Dáil debates

Wednesday, 4 December 2013

Finance (No. 2) Bill 2013: Report Stage (Resumed)

 

3:35 pm

Photo of Richard Boyd BarrettRichard Boyd Barrett (Dún Laoghaire, People Before Profit Alliance) | Oireachtas source

As I listen to this debate, I am becoming more frustrated and angry about the way in which this issue is being addressed. I keep thinking I am the single parent about whom the Minister of State is talking because I do not live full-time with my children. He makes comparisons with cohabiting couples who have been hammered by cuts in child benefit, income reductions and other changes. It would be a damn good idea to consider tax breaks that took account of the general costs hard-pressed parents pay in bringing up children. However, the Minister of State should not use comparisons with cohabiting couples to justify a cruel attack on one particular group.

As Deputy Pearse Doherty noted, €200 per month is a big chunk of money for the vast majority of those who have benefited from this tax credit. There is a major issue in this regard. Irrespective of how many days of the year my children spend with me, I must have somewhere for them to stay.
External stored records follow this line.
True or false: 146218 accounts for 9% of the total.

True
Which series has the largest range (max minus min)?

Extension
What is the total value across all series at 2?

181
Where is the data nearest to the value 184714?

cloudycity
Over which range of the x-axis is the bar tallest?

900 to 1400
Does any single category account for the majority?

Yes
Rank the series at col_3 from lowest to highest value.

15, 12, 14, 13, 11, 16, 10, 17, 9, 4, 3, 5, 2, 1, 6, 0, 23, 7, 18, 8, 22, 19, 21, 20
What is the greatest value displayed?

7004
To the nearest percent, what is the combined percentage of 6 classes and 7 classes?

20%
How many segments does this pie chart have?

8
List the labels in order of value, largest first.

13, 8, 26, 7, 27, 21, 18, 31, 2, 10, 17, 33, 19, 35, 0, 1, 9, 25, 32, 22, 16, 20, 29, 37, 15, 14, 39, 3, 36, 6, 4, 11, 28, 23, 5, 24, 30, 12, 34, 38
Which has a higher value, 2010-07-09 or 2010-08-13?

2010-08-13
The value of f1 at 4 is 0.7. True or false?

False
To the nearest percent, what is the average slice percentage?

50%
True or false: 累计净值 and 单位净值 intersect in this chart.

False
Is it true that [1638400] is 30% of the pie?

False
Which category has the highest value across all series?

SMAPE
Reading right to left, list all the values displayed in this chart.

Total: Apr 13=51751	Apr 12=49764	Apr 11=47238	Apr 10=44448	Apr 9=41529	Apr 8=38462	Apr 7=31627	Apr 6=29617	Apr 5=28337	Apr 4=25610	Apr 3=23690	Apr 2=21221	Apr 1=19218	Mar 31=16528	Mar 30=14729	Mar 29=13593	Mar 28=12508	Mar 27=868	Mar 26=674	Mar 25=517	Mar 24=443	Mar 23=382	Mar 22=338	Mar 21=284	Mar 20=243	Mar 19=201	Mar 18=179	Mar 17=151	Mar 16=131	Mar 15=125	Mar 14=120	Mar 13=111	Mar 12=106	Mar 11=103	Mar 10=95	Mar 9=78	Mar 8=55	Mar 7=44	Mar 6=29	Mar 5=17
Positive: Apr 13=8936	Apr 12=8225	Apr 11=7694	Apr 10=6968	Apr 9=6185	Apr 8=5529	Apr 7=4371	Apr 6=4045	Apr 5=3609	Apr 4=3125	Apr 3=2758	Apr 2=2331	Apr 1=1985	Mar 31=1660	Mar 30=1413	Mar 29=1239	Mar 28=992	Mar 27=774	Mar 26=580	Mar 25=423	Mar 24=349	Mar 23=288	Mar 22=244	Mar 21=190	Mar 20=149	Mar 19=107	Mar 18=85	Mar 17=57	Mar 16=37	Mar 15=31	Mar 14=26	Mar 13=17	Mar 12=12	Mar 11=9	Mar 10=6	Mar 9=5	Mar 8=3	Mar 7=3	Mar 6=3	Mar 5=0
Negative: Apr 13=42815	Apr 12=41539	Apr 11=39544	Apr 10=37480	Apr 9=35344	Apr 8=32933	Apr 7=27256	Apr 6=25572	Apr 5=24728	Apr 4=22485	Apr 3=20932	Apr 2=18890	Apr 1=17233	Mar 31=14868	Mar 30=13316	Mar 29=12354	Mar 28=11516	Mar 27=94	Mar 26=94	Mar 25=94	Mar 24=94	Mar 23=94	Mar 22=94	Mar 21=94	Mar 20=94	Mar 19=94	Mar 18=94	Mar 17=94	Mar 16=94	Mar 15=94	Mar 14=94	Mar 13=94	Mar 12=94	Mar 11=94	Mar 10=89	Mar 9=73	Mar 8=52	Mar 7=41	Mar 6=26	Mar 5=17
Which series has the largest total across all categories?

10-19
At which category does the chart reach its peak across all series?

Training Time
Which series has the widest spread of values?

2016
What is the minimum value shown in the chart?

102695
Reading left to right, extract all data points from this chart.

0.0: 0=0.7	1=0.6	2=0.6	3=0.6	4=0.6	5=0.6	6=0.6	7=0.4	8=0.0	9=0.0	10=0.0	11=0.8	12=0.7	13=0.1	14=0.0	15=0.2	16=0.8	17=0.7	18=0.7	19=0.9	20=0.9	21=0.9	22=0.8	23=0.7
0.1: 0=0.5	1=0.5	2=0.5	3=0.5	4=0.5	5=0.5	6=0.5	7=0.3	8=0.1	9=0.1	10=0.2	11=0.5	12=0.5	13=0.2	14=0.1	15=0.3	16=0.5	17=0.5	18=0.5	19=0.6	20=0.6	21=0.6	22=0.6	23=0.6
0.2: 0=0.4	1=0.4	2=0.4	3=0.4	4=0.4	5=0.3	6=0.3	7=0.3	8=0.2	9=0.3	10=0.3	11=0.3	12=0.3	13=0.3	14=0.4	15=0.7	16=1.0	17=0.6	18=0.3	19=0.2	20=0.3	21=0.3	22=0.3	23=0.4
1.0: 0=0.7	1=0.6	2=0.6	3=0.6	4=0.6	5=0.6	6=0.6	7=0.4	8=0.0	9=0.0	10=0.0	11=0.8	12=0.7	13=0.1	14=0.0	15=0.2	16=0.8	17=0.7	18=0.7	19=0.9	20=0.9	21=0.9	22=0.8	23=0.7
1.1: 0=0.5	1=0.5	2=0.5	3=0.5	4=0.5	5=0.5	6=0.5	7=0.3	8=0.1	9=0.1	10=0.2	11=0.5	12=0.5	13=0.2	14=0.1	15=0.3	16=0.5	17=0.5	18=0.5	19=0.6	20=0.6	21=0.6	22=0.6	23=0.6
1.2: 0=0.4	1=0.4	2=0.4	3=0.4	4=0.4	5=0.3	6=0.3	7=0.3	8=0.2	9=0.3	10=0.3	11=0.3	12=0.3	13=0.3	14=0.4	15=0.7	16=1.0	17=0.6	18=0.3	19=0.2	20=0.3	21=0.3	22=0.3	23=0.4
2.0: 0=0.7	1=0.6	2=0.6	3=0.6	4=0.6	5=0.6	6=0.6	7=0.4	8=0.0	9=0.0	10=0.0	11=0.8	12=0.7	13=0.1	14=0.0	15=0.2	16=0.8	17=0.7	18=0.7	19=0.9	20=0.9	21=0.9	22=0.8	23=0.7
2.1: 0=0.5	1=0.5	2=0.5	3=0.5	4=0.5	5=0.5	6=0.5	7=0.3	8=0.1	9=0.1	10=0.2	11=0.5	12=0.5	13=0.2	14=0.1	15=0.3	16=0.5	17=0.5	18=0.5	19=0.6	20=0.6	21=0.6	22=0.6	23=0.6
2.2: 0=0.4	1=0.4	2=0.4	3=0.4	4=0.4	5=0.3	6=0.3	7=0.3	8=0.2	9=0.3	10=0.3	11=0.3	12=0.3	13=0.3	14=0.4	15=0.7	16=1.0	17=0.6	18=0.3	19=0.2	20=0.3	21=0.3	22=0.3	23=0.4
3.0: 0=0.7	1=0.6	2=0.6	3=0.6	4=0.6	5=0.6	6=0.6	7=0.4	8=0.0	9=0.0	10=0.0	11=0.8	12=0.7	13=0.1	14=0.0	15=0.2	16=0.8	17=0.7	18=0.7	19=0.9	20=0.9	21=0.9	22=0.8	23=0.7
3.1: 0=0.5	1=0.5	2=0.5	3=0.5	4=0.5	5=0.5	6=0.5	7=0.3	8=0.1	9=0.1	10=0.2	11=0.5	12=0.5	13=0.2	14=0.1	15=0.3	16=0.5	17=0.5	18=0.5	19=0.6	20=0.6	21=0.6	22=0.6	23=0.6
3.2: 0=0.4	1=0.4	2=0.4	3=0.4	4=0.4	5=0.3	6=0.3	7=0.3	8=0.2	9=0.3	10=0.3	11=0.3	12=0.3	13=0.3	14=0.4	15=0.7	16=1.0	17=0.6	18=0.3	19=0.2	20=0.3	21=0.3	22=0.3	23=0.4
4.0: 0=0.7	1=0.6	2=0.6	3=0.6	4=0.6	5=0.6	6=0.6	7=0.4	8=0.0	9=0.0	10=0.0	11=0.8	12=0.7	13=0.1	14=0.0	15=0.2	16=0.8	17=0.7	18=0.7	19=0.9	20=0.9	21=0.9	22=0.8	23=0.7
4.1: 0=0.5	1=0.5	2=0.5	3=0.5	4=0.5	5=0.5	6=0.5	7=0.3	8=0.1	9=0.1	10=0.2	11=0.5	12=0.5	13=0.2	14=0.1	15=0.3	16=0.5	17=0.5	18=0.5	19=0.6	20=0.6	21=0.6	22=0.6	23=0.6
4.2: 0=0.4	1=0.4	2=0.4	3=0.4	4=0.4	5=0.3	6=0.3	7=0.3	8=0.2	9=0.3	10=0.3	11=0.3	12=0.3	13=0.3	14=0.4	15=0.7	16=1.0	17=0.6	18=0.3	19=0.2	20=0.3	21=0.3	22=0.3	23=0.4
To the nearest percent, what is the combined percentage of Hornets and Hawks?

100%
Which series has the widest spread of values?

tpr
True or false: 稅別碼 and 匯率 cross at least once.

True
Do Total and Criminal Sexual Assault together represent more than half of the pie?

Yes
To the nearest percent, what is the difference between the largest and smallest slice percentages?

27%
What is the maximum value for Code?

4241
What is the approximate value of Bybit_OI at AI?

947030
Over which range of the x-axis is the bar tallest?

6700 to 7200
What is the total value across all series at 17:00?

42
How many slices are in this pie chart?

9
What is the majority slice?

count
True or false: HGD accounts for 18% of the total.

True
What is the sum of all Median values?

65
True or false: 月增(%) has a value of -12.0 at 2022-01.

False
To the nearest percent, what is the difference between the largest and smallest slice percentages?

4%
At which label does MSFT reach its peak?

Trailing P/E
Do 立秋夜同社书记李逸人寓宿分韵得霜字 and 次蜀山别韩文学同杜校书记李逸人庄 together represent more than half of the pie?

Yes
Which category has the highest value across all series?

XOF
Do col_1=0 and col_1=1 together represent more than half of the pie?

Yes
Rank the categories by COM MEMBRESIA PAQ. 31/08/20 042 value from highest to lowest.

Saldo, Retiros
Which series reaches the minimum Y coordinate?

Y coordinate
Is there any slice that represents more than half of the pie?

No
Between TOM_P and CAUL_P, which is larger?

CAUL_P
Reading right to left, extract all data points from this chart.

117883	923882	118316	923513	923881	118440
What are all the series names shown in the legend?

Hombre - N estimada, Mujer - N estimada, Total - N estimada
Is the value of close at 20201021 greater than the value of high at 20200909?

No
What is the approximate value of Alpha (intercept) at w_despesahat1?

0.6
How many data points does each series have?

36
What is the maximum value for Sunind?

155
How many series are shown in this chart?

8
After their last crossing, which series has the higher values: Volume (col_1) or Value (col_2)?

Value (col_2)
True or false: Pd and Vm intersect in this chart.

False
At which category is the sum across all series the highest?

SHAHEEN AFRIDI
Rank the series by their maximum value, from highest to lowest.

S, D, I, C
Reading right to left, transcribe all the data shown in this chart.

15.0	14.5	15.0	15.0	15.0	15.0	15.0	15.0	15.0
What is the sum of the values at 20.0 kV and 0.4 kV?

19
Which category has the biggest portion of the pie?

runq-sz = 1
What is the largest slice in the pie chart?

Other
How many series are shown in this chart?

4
Whether it is the Minister of State's 100 days or fewer, where are they going to sleep when they come to stay? Are they to sleep in a box? One must have a bigger house. Both sets of parents must have a place for the children to stay, and that generates an extra cost.

The Minister's provision completely fails to take typical situations into account. For example, there are cases of working parents in which the single father would take the children every second weekend. Such fathers cannot take the children during the week because they are at school, and they take them every second weekend. The parents alternate but they make big financial contributions, and then the fathers would go to see their children during the week for half a day, for instance, to go to a football match or to go out shopping, and take them for extra days at the holiday period. Such parents might not fit into the Minister of State's criteria, but they incur significant extra costs because a key feature of ferrying children back and forth in that situation is extra transport costs that one would not have to pay for otherwise. The Minister of State is not taking these matters into account; he is hitting at a group of persons in a big way and, by extension, no doubt he is hitting at the children. It means parents will see their children less. That will be the effect.